Exercise:
Strip out the pictures and output each remaining line of the data word for word.

Provided data:
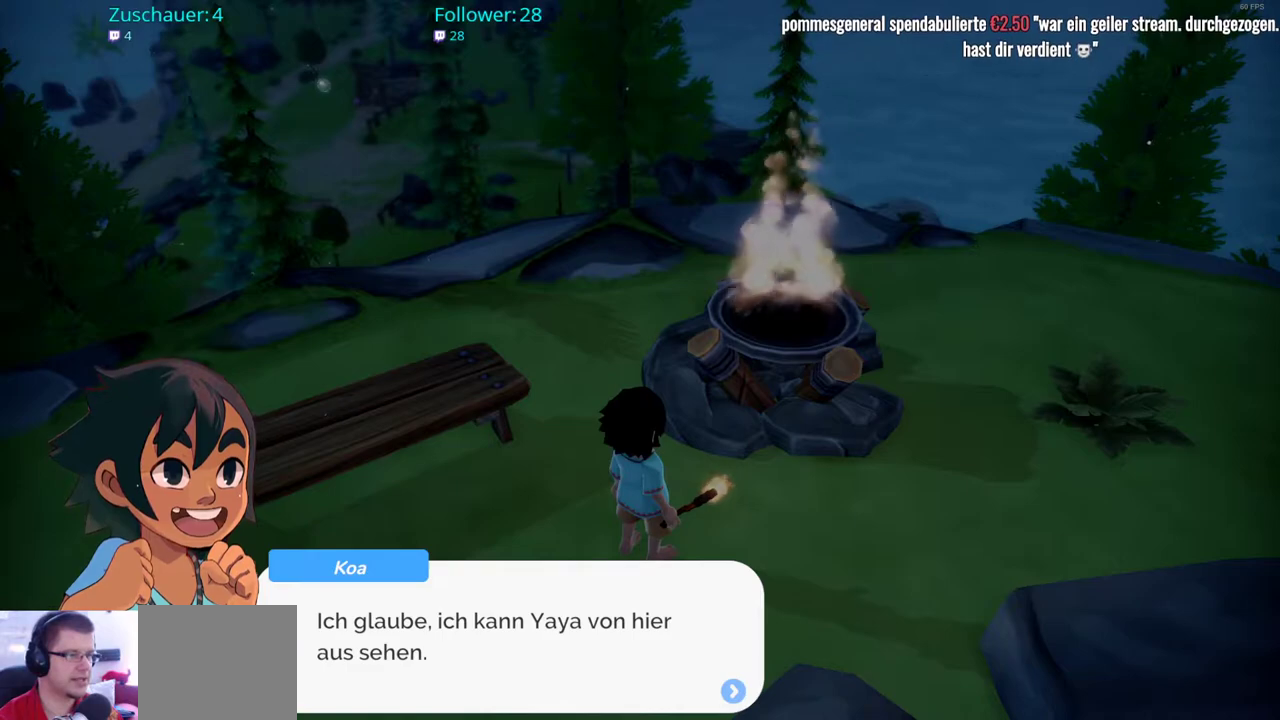
{"buttons": [], "left_stick": "center", "right_stick": "center", "events": [[217, "A", "down"], [317, "A", "up"]]}
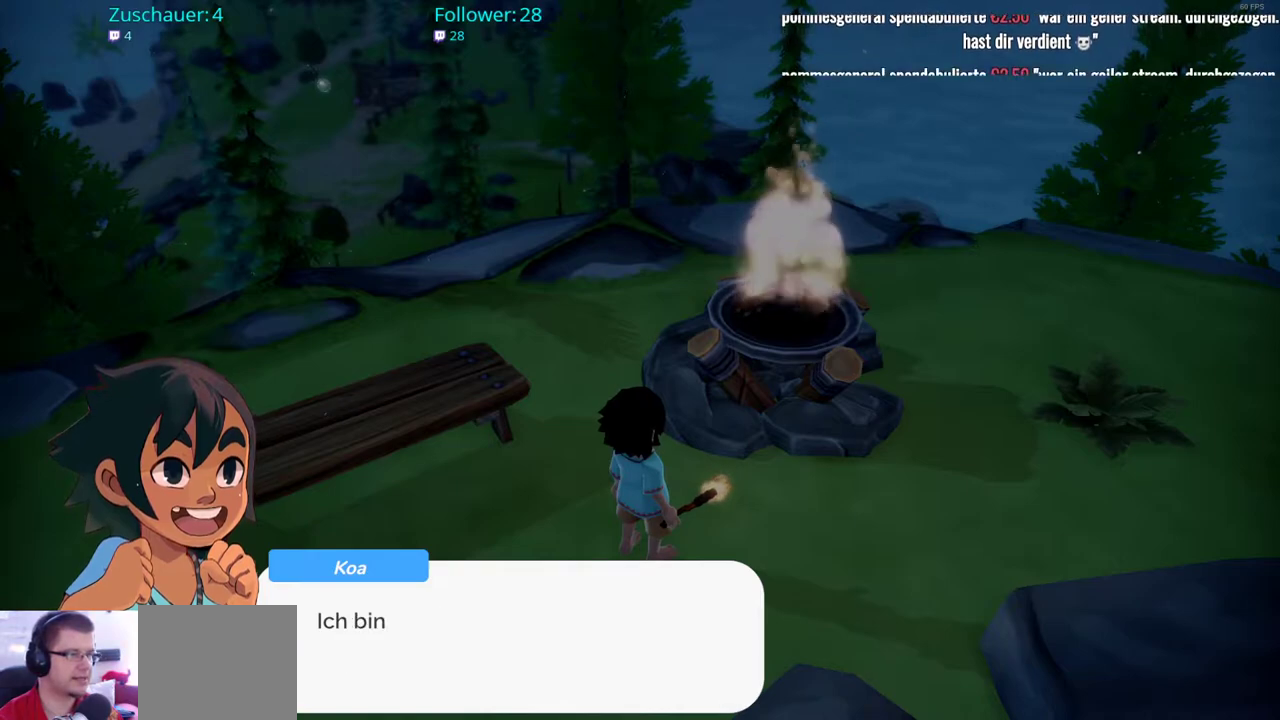
{"buttons": [], "left_stick": "center", "right_stick": "center", "events": []}
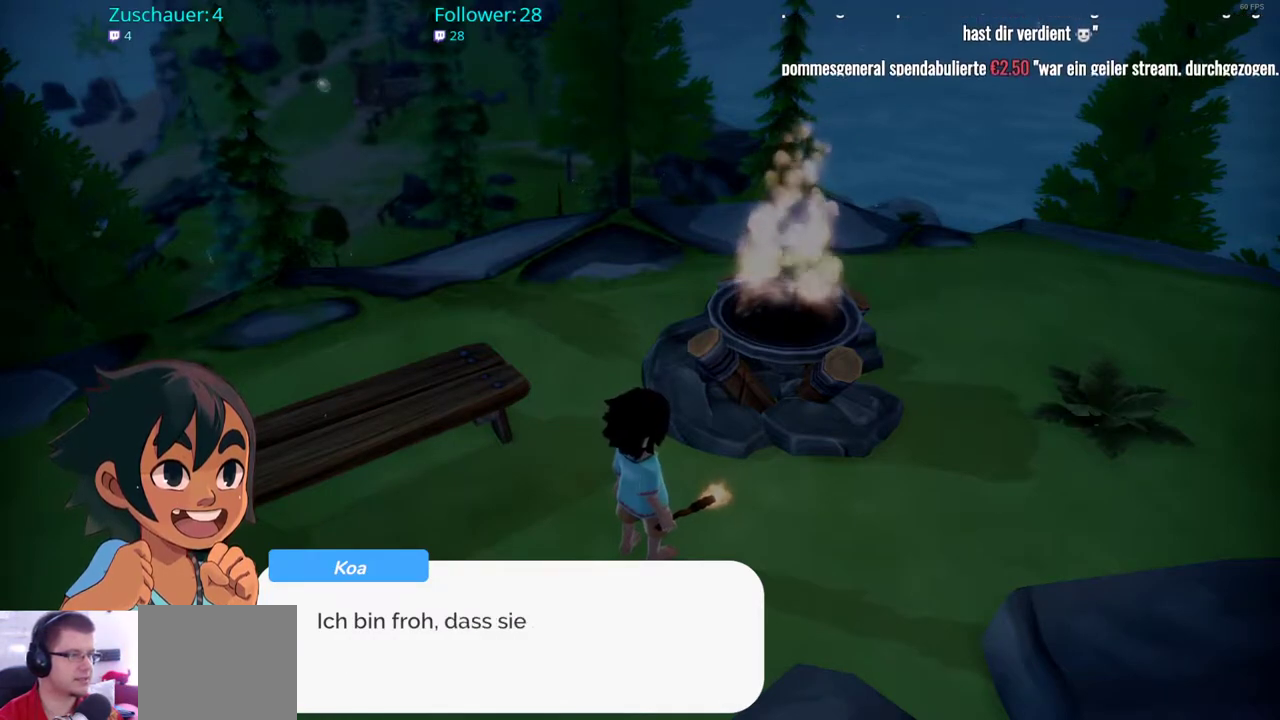
{"buttons": [], "left_stick": "center", "right_stick": "center", "events": []}
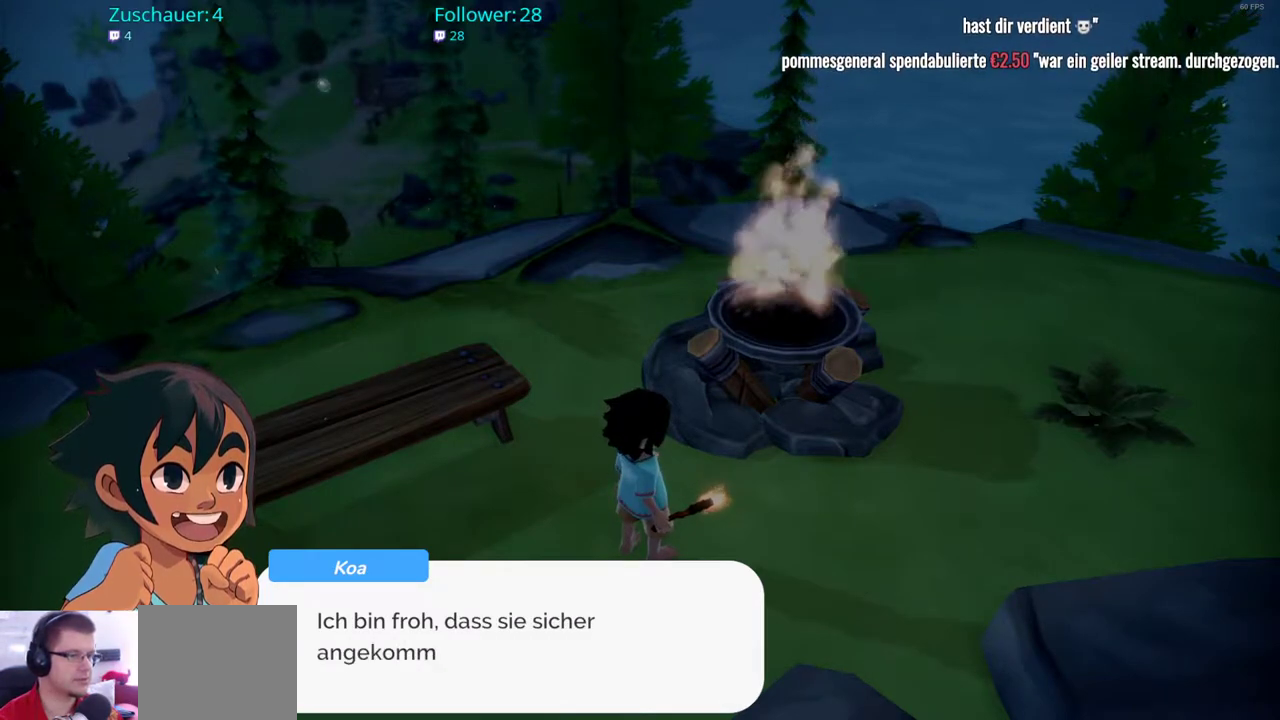
{"buttons": [], "left_stick": "center", "right_stick": "center", "events": []}
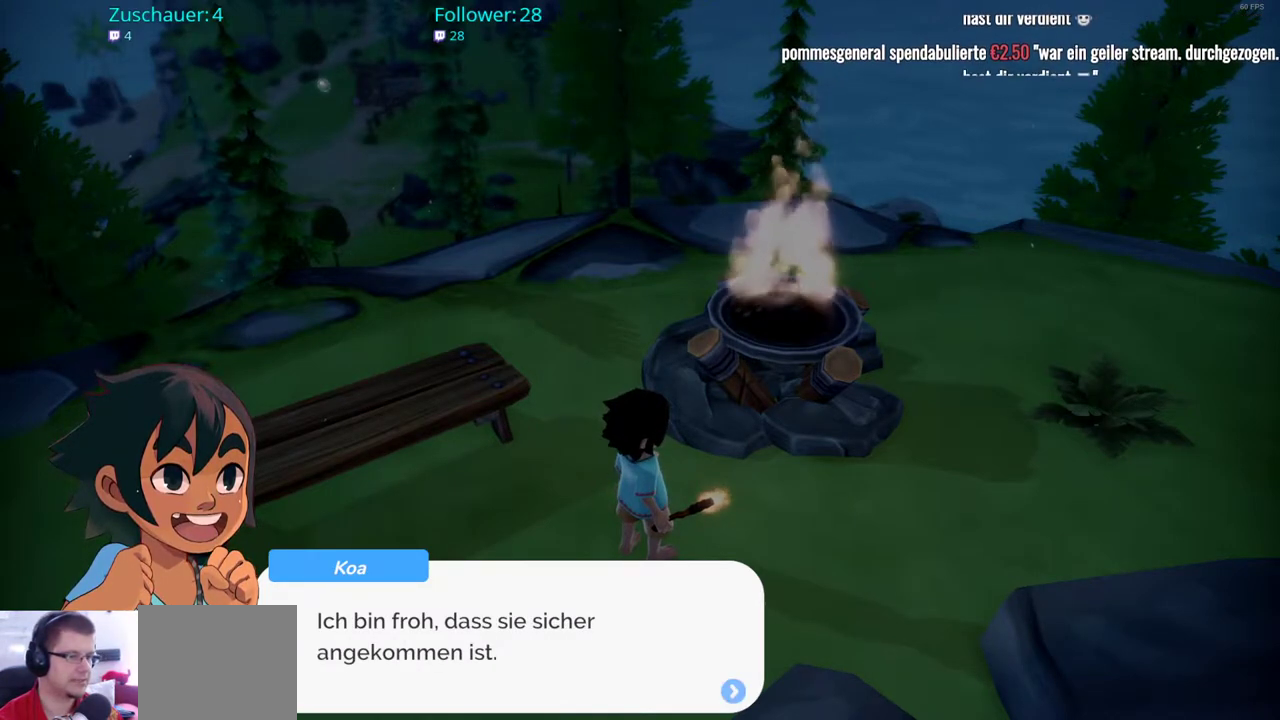
{"buttons": [], "left_stick": "center", "right_stick": "center", "events": []}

Answer to this exercise:
{"buttons": [], "left_stick": "center", "right_stick": "center", "events": [[217, "A", "down"], [317, "A", "up"]]}
{"buttons": [], "left_stick": "center", "right_stick": "center", "events": []}
{"buttons": [], "left_stick": "center", "right_stick": "center", "events": []}
{"buttons": [], "left_stick": "center", "right_stick": "center", "events": []}
{"buttons": [], "left_stick": "center", "right_stick": "center", "events": []}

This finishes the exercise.